The US Federal Reserve is still promising to stay the course to get inflation down to target 2% but it is still a long course ahead. The tight US labour market means that the Fed funds rate still needs to rise more and stay higher for longer.
Turning to Australia, annual inflation is still rising with the base effect yet to kick in. The Q4 CPI out on Wednesday is expected to show a quarter-on-quarter CPI inflation increase around 1.6% (it was 1.3% in Q4 2021) taking annual inflation up to 7.5% y-o-y from 7.3% in Q3. That may prove to be the peak annual inflation rate with the Q1 2023 CPI likely to show a quarterly rise much less than the 2.1% q-o-q increase in Q1 2022.

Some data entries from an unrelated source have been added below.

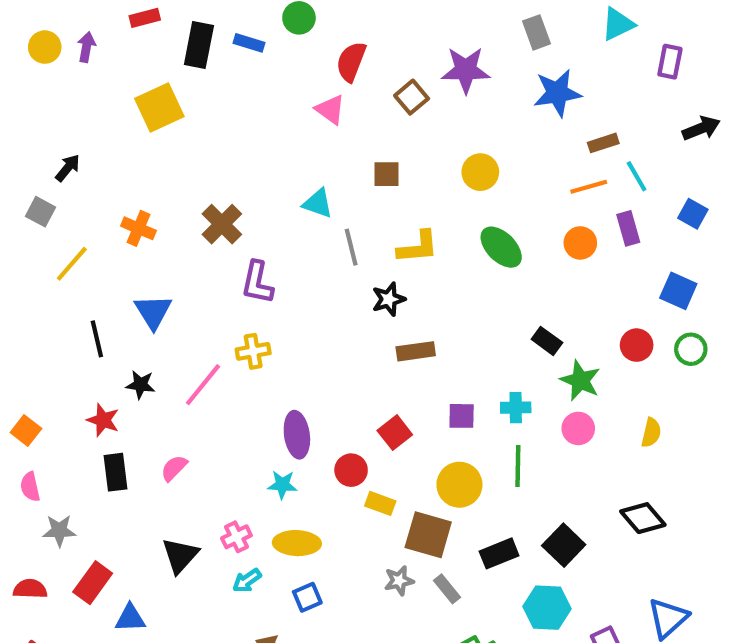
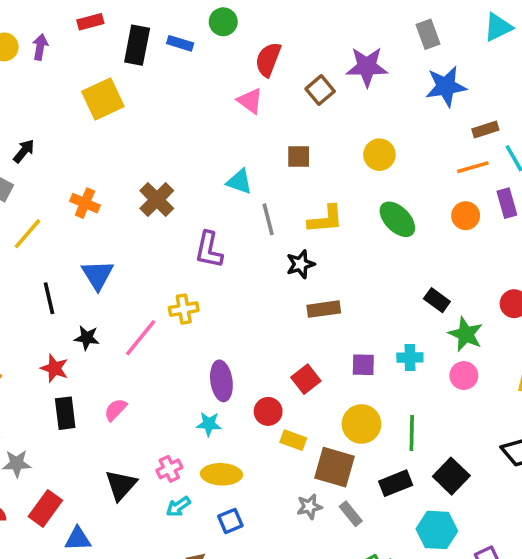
purple L-shape: (257, 283) -> (209, 250), moved
green line: (518, 466) -> (412, 433), moved

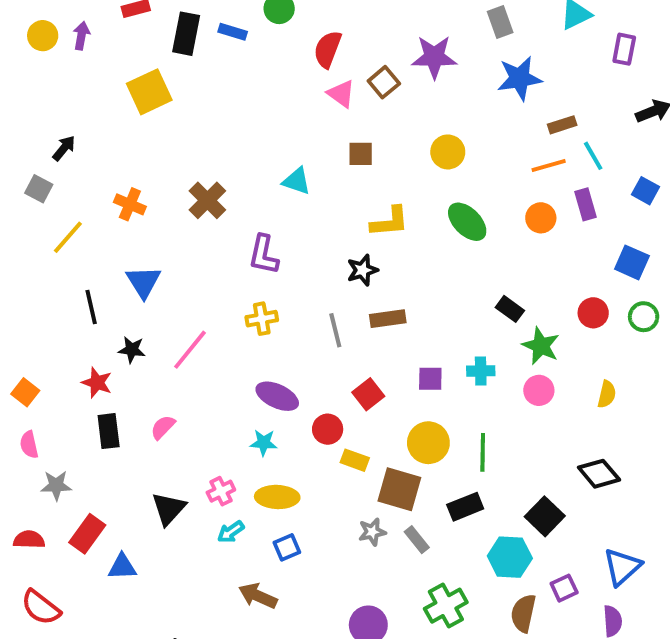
pink triangle: (250, 101) -> (341, 94), moved
gray line: (268, 219) -> (335, 330), moved
yellow cross: (184, 309) -> (262, 319), moved
purple ellipse: (221, 381) -> (277, 396), turned -57
black square: (451, 476) -> (545, 516), moved

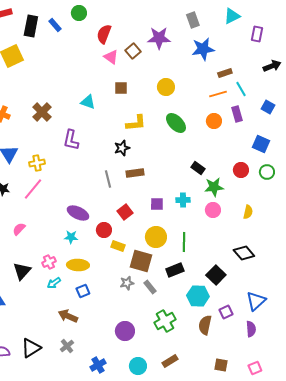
blue rectangle: (233, 32) -> (55, 25), turned 32
yellow cross: (262, 319) -> (37, 163), moved
green star: (541, 346) -> (214, 187), turned -30

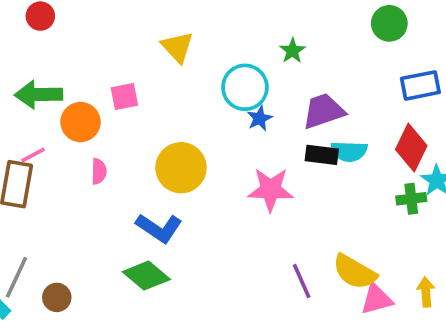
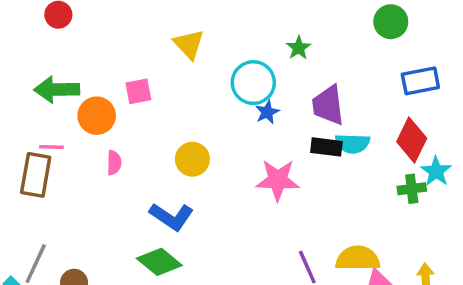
purple trapezoid: (324, 111) -> (328, 105), turned -78
pink line: (33, 155) -> (51, 147), turned 30
yellow circle: (181, 168) -> (192, 159), size x0.7
yellow semicircle: (355, 272) -> (358, 258), turned 150

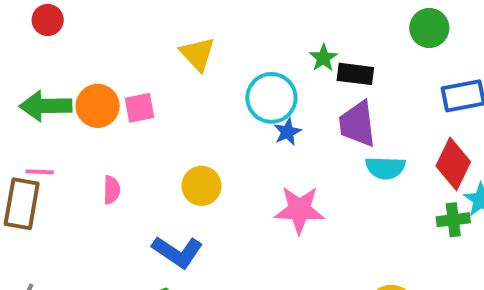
orange circle: (97, 116) -> (98, 106), moved
black rectangle: (326, 147) -> (355, 74), moved

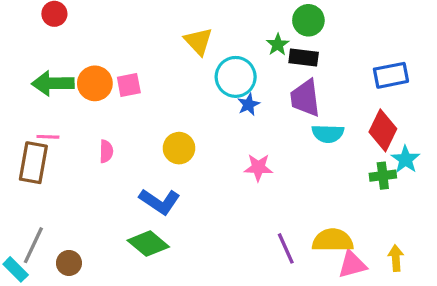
green circle: (429, 28) -> (308, 20), moved
yellow triangle: (198, 54) -> (198, 41), moved
pink star: (299, 210) -> (258, 168), size x0.7

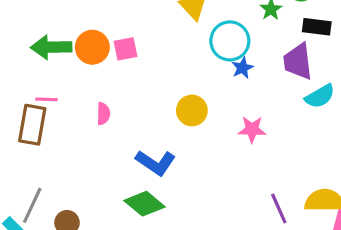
black rectangle: (304, 57) -> (317, 27), moved
cyan semicircle: (328, 134) -> (320, 96), turned -32
yellow circle: (179, 148) -> (192, 110), moved

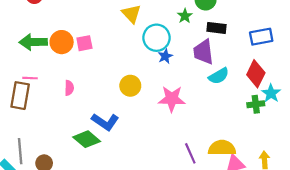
pink star: (252, 129) -> (172, 99), size x1.4
green diamond: (144, 204) -> (87, 139), moved
gray line: (32, 205) -> (20, 151), turned -30

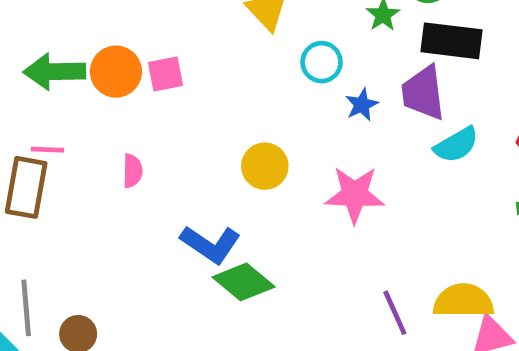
black rectangle: (216, 28) -> (452, 41), size x1.4
cyan circle: (156, 38) -> (322, 62), size x0.7
blue star: (165, 56) -> (362, 105), moved
green diamond: (87, 139) -> (244, 282), moved

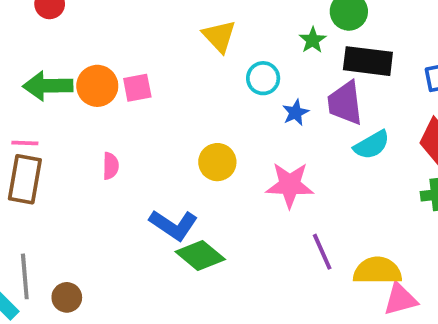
pink line: (47, 150) -> (25, 143), moved
purple line: (395, 313) -> (322, 252), moved

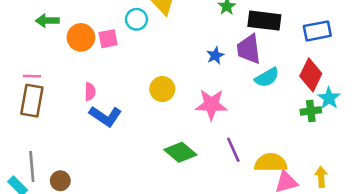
cyan circle: (263, 78) -> (136, 19), moved
green arrow: (48, 86) -> (47, 21), moved, size x0.7
blue L-shape: (174, 225) -> (105, 116), moved
green diamond: (200, 255) -> (180, 152), moved

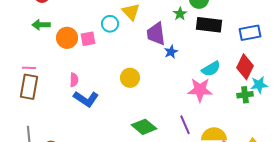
purple trapezoid: (249, 49) -> (156, 34), moved
cyan star: (329, 98) -> (259, 85), turned 30
pink star: (211, 105) -> (200, 90), moved

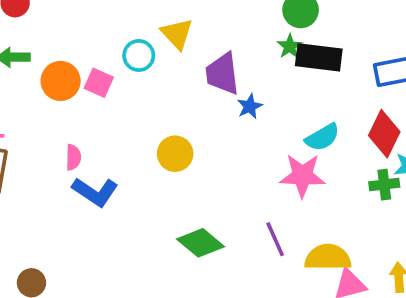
green star: (180, 14) -> (290, 46), moved
pink square: (88, 39) -> (99, 83), turned 35

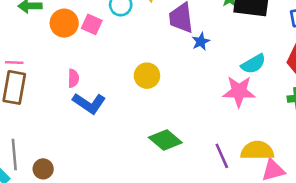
purple line: (275, 239) -> (222, 156), moved

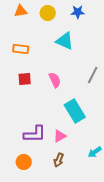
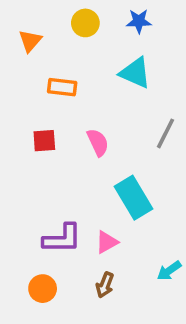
orange triangle: (21, 11) -> (30, 41), moved, turned -40
cyan triangle: (65, 41) -> (135, 73), moved
orange rectangle: (21, 49) -> (62, 87), moved

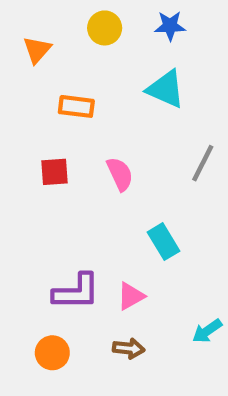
cyan rectangle: (133, 198) -> (163, 242), size x0.7
brown arrow: (105, 285) -> (129, 348), turned -105

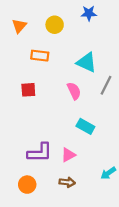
yellow circle: (105, 28) -> (55, 25), moved
cyan triangle: (166, 89) -> (87, 62), moved
pink semicircle: (120, 174) -> (74, 91), moved
cyan rectangle: (163, 242) -> (85, 126), turned -30

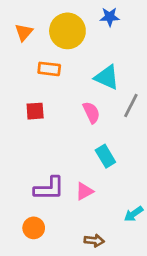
yellow circle: (55, 25) -> (67, 31), size x1.6
cyan rectangle: (85, 126) -> (105, 156), turned 30
brown arrow: (67, 182) -> (94, 241), moved

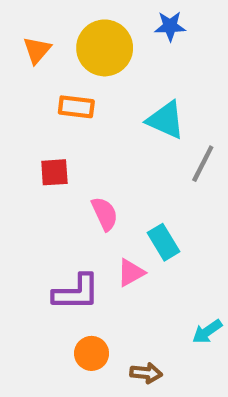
pink semicircle: (91, 113) -> (105, 214), moved
pink triangle: (84, 191) -> (131, 273), moved
orange circle: (34, 228) -> (92, 353), moved

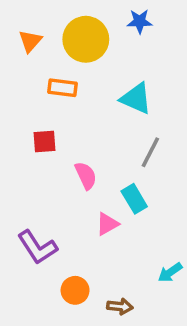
gray line: (203, 164) -> (150, 152), moved
purple L-shape: (76, 292) -> (37, 247), moved, turned 57

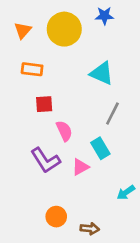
orange rectangle: (62, 88) -> (32, 69), moved
red square: (45, 141) -> (44, 104), moved
purple L-shape: (37, 247) -> (45, 160), moved
cyan arrow: (170, 272) -> (126, 192), moved

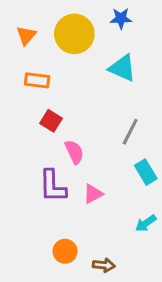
cyan triangle: (102, 73) -> (122, 68), moved
red square: (44, 104) -> (51, 121), turned 36
cyan rectangle: (100, 148) -> (146, 172), moved
purple L-shape: (45, 160) -> (53, 186), turned 32

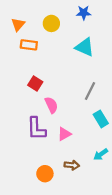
yellow circle: (74, 34) -> (51, 23), size x0.6
orange rectangle: (37, 80) -> (29, 45), moved
brown arrow: (104, 265) -> (72, 165), moved

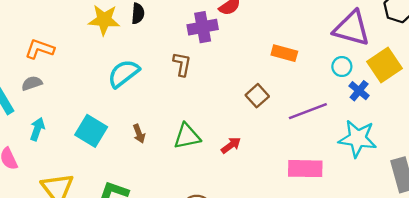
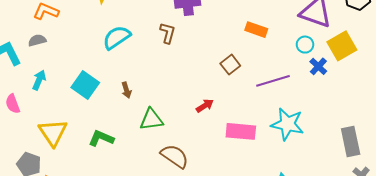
green triangle: (187, 136) -> (151, 119), moved
cyan star: (358, 138) -> (287, 124), moved
pink rectangle: (305, 169) -> (241, 131), moved

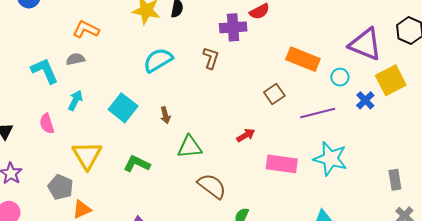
orange rectangle: (256, 30) -> (303, 59), size x1.4
cyan circle: (305, 45) -> (340, 77), moved
gray rectangle: (351, 141) -> (395, 180), size x0.7

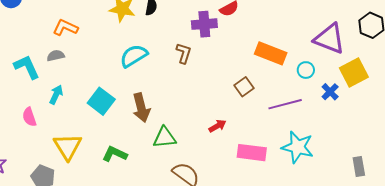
brown arrow: (165, 115) -> (141, 108), size x1.8

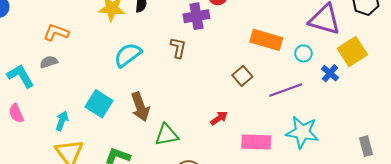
cyan arrow: (56, 95) -> (62, 121), moved
pink semicircle: (29, 117) -> (16, 113), moved

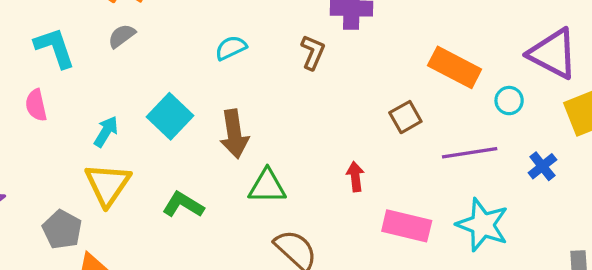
cyan semicircle: (128, 55) -> (231, 48), size x0.7
gray semicircle: (49, 62) -> (122, 36), moved, turned -30
blue cross: (330, 73) -> (542, 166), moved
red arrow: (219, 118) -> (355, 177), turned -72

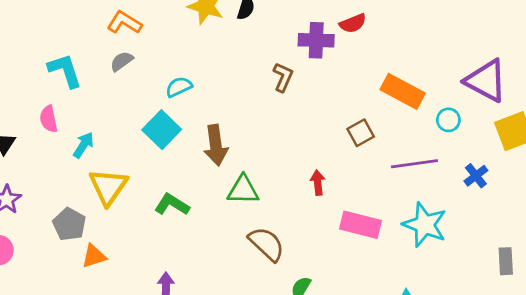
cyan semicircle: (231, 48) -> (179, 87), moved
cyan arrow: (106, 132) -> (83, 145), moved

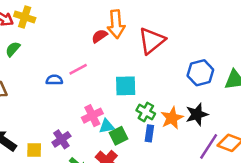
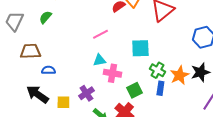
blue semicircle: (54, 80) -> (48, 70), moved
pink cross: (92, 116) -> (112, 73), turned 36
cyan triangle: (107, 126) -> (99, 60), moved

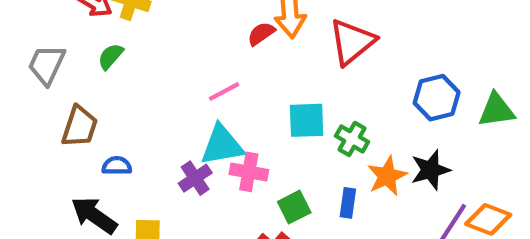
brown trapezoid: (30, 51) -> (80, 127), turned 110
cyan triangle: (99, 60) -> (222, 145), size x1.6
green cross: (157, 70) -> (352, 139), moved
purple cross: (86, 93) -> (195, 178), moved

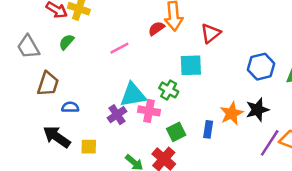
red triangle: (352, 42) -> (211, 33), size x0.7
gray trapezoid: (47, 65) -> (28, 47), turned -55
pink line: (224, 91) -> (119, 48), moved
cyan square: (307, 120) -> (191, 65), moved
green cross: (352, 139) -> (169, 90), moved

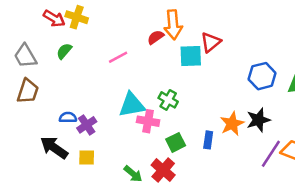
cyan square: (191, 65) -> (191, 56), moved
brown trapezoid: (48, 84) -> (28, 91), moved
purple cross: (117, 115) -> (87, 125), moved

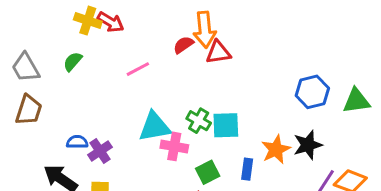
red arrow: (54, 18) -> (111, 22), moved
red triangle: (211, 42) -> (218, 52), moved, turned 30
cyan square: (191, 56) -> (226, 125), moved

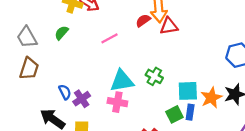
cyan square: (226, 125) -> (188, 91), moved
blue semicircle: (77, 142) -> (65, 92), turned 64
pink cross: (174, 146) -> (117, 102), moved
green square: (208, 172) -> (174, 114), moved

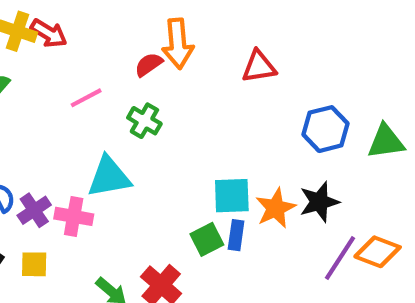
red triangle: (169, 26) -> (259, 67), moved
green cross: (154, 76) -> (144, 121), moved
pink cross: (117, 102) -> (74, 216), moved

While Australian annual inflation may start coming down soon, the high annual inflation reading likely for Q4 reading week obliges the RBA to deliver another 25bps rate hike at its first policy meeting for 2023 in early February. Beyond February the RBA can look forward to a declining annual inflation rate. Whether that is enough to prevent more rate hikes beyond February will depend mostly on labour market indicators and what they imply for how much inflation may moderate.
Australia’s labour market is still very tight, although perhaps not quite as tight as it has been according to the December labour force report showing employment down 14,600 and the unemployment rate steady at 3.5%. The January labour force report and Q4 wage price index, both out in mid-February will influence whether the RBA needs to hike again at its March policy meeting.
If the readings show January employment at less than a 20,000 gain with the unemployment rate no lower than 3.5% and with annual wage growth 3.5% y-o-y or less the RBA can look with some confidence to annual inflation not only moderating on base effect through 2023, but staying down beyond. Anything stronger for the labour force and wage price index readings on the other hand increases the likelihood of a stickier and higher inflation outlook.
Whether the RBA can pause after the expected February rate hike is highly dependant on evidence of a cooling labour market.
Financial markets are starting to view the current central bank rate hiking cycle as almost complete. That view could be correct, but it needs central banks to start talking less about the tightness of labour markets and the long haul reducing inflation to target and more about the evidence of falling inflation and weakening economic activity. Central banks – certainly the US Fed and the RBA – are not on that page just yet.